- _TO-DO ITEM_:
Write out word for word each line of the records, beginning at the first and stopping after the line with "1,1,$1+$1,$6,$7*". Leave the pictures out.
*** Begin section ***
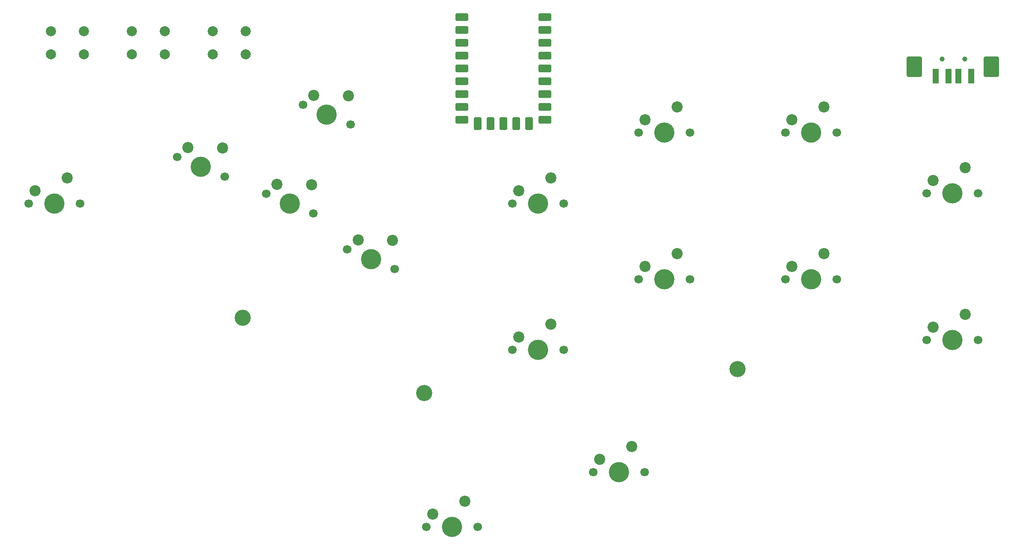
<source format=gbr>
%TF.GenerationSoftware,KiCad,Pcbnew,9.0.2*%
%TF.CreationDate,2025-06-17T17:20:09-07:00*%
%TF.ProjectId,daughter_board,64617567-6874-4657-925f-626f6172642e,rev?*%
%TF.SameCoordinates,Original*%
%TF.FileFunction,Soldermask,Top*%
%TF.FilePolarity,Negative*%
%FSLAX46Y46*%
G04 Gerber Fmt 4.6, Leading zero omitted, Abs format (unit mm)*
G04 Created by KiCad (PCBNEW 9.0.2) date 2025-06-17 17:20:09*
%MOMM*%
%LPD*%
G01*
G04 APERTURE LIST*
G04 Aperture macros list*
%AMRoundRect*
0 Rectangle with rounded corners*
0 $1 Rounding radius*
0 $2 $3 $4 $5 $6 $7 $8 $9 X,Y pos of 4 corners*
0 Add a 4 corners polygon primitive as box body*
4,1,4,$2,$3,$4,$5,$6,$7,$8,$9,$2,$3,0*
0 Add four circle primitives for the rounded corners*
1,1,$1+$1,$2,$3*
1,1,$1+$1,$4,$5*
1,1,$1+$1,$6,$7*
1,1,$1+$1,$8,$9*
0 Add four rect primitives between the rounded corners*
20,1,$1+$1,$2,$3,$4,$5,0*
20,1,$1+$1,$4,$5,$6,$7,0*
20,1,$1+$1,$6,$7,$8,$9,0*
20,1,$1+$1,$8,$9,$2,$3,0*%
G04 Aperture macros list end*
%ADD10C,1.700000*%
%ADD11C,4.000000*%
%ADD12C,2.200000*%
%ADD13C,2.000000*%
%ADD14C,3.200000*%
%ADD15C,1.000000*%
%ADD16R,1.250000X3.000000*%
%ADD17RoundRect,0.250000X1.250000X1.750000X-1.250000X1.750000X-1.250000X-1.750000X1.250000X-1.750000X0*%
%ADD18RoundRect,0.400000X0.900000X0.400000X-0.900000X0.400000X-0.900000X-0.400000X0.900000X-0.400000X0*%
%ADD19RoundRect,0.400050X0.899950X0.400050X-0.899950X0.400050X-0.899950X-0.400050X0.899950X-0.400050X0*%
%ADD20RoundRect,0.400000X0.400000X0.900000X-0.400000X0.900000X-0.400000X-0.900000X0.400000X-0.900000X0*%
%ADD21RoundRect,0.393700X0.393700X0.906300X-0.393700X0.906300X-0.393700X-0.906300X0.393700X-0.906300X0*%
G04 APERTURE END LIST*
D10*
%TO.C,SW12*%
X181007364Y-86564873D03*
D11*
X186087364Y-86564873D03*
D10*
X191167364Y-86564873D03*
D12*
X188627364Y-81484873D03*
X182277364Y-84024873D03*
%TD*%
D13*
%TO.C,SW17*%
X87250000Y-42000000D03*
X80750000Y-42000000D03*
X87250000Y-37500000D03*
X80750000Y-37500000D03*
%TD*%
D10*
%TO.C,SW13*%
X210007364Y-86564873D03*
D11*
X215087364Y-86564873D03*
D10*
X220167364Y-86564873D03*
D12*
X217627364Y-81484873D03*
X211277364Y-84024873D03*
%TD*%
D14*
%TO.C,H2*%
X138608320Y-109085920D03*
%TD*%
D10*
%TO.C,SW3*%
X123363384Y-80611936D03*
D11*
X128056692Y-82555968D03*
D10*
X132750000Y-84500000D03*
D12*
X132347378Y-78834676D03*
X125508727Y-78751290D03*
%TD*%
D10*
%TO.C,SW15*%
X172007364Y-124751647D03*
D11*
X177087364Y-124751647D03*
D10*
X182167364Y-124751647D03*
D12*
X179627364Y-119671647D03*
X173277364Y-122211647D03*
%TD*%
D10*
%TO.C,SW1*%
X89694308Y-62336179D03*
D11*
X94387616Y-64280211D03*
D10*
X99080924Y-66224243D03*
D12*
X98678302Y-60558919D03*
X91839651Y-60475533D03*
%TD*%
D10*
%TO.C,SW10*%
X238007364Y-69564873D03*
D11*
X243087364Y-69564873D03*
D10*
X248167364Y-69564873D03*
D12*
X245627364Y-64484873D03*
X239277364Y-67024873D03*
%TD*%
D14*
%TO.C,H3*%
X200587364Y-104355434D03*
%TD*%
D10*
%TO.C,SW8*%
X181007364Y-57564873D03*
D11*
X186087364Y-57564873D03*
D10*
X191167364Y-57564873D03*
D12*
X188627364Y-52484873D03*
X182277364Y-55024873D03*
%TD*%
D13*
%TO.C,SW16*%
X71250000Y-42000000D03*
X64750000Y-42000000D03*
X71250000Y-37500000D03*
X64750000Y-37500000D03*
%TD*%
D14*
%TO.C,H1*%
X102663706Y-94162963D03*
%TD*%
D10*
%TO.C,SW2*%
X107294213Y-69626298D03*
D11*
X111987521Y-71570330D03*
D10*
X116680829Y-73514362D03*
D12*
X116278207Y-67849038D03*
X109439556Y-67765652D03*
%TD*%
D10*
%TO.C,SW9*%
X210007364Y-57564873D03*
D11*
X215087364Y-57564873D03*
D10*
X220167364Y-57564873D03*
D12*
X217627364Y-52484873D03*
X211277364Y-55024873D03*
%TD*%
D15*
%TO.C,J1*%
X245500000Y-43000000D03*
X241000000Y-43000000D03*
D16*
X246750000Y-46380000D03*
X244250000Y-46380000D03*
X242250000Y-46380000D03*
X239750000Y-46380000D03*
D17*
X250750000Y-44500000D03*
X235500000Y-44500000D03*
%TD*%
D10*
%TO.C,SW7*%
X156007364Y-71564873D03*
D11*
X161087364Y-71564873D03*
D10*
X166167364Y-71564873D03*
D12*
X163627364Y-66484873D03*
X157277364Y-69024873D03*
%TD*%
D10*
%TO.C,SW11*%
X156007364Y-100564873D03*
D11*
X161087364Y-100564873D03*
D10*
X166167364Y-100564873D03*
D12*
X163627364Y-95484873D03*
X157277364Y-98024873D03*
%TD*%
D10*
%TO.C,SW4*%
X114584332Y-52026393D03*
D11*
X119277640Y-53970425D03*
D10*
X123970948Y-55914457D03*
D12*
X123568326Y-50249133D03*
X116729675Y-50165747D03*
%TD*%
D10*
%TO.C,SW14*%
X238007364Y-98564873D03*
D11*
X243087364Y-98564873D03*
D10*
X248167364Y-98564873D03*
D12*
X245627364Y-93484873D03*
X239277364Y-96024873D03*
%TD*%
D13*
%TO.C,SW18*%
X96750000Y-37500000D03*
X103250000Y-37500000D03*
X96750000Y-42000000D03*
X103250000Y-42000000D03*
%TD*%
D10*
%TO.C,SW6*%
X139007364Y-135564873D03*
D11*
X144087364Y-135564873D03*
D10*
X149167364Y-135564873D03*
D12*
X146627364Y-130484873D03*
X140277364Y-133024873D03*
%TD*%
D10*
%TO.C,SW5*%
X60338288Y-71556569D03*
D11*
X65418288Y-71556569D03*
D10*
X70498288Y-71556569D03*
D12*
X67958288Y-66476569D03*
X61608288Y-69016569D03*
%TD*%
D18*
%TO.C,RZ1*%
X146026102Y-34640000D03*
X146026102Y-37180000D03*
X146026102Y-39720000D03*
X146026102Y-42260000D03*
X146026102Y-44800000D03*
D19*
X146026102Y-47340000D03*
X146026102Y-49880000D03*
X146026102Y-52420000D03*
X146026102Y-54960000D03*
D20*
X149166102Y-55770000D03*
D21*
X151706102Y-55770000D03*
X154246102Y-55770000D03*
X156786102Y-55770000D03*
X159326102Y-55770000D03*
D19*
X162466102Y-54960000D03*
X162466102Y-52420000D03*
X162466102Y-49880000D03*
X162466102Y-47340000D03*
X162466102Y-44800000D03*
X162466102Y-42260000D03*
X162466102Y-39720000D03*
X162466102Y-34640000D03*
X162466102Y-37180000D03*
%TD*%
M02*

</source>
*** End section ***
- _REPLY TO THE TASK_:
<source format=gbr>
%TF.GenerationSoftware,KiCad,Pcbnew,9.0.2*%
%TF.CreationDate,2025-06-17T17:20:09-07:00*%
%TF.ProjectId,daughter_board,64617567-6874-4657-925f-626f6172642e,rev?*%
%TF.SameCoordinates,Original*%
%TF.FileFunction,Soldermask,Top*%
%TF.FilePolarity,Negative*%
%FSLAX46Y46*%
G04 Gerber Fmt 4.6, Leading zero omitted, Abs format (unit mm)*
G04 Created by KiCad (PCBNEW 9.0.2) date 2025-06-17 17:20:09*
%MOMM*%
%LPD*%
G01*
G04 APERTURE LIST*
G04 Aperture macros list*
%AMRoundRect*
0 Rectangle with rounded corners*
0 $1 Rounding radius*
0 $2 $3 $4 $5 $6 $7 $8 $9 X,Y pos of 4 corners*
0 Add a 4 corners polygon primitive as box body*
4,1,4,$2,$3,$4,$5,$6,$7,$8,$9,$2,$3,0*
0 Add four circle primitives for the rounded corners*
1,1,$1+$1,$2,$3*
1,1,$1+$1,$4,$5*
1,1,$1+$1,$6,$7*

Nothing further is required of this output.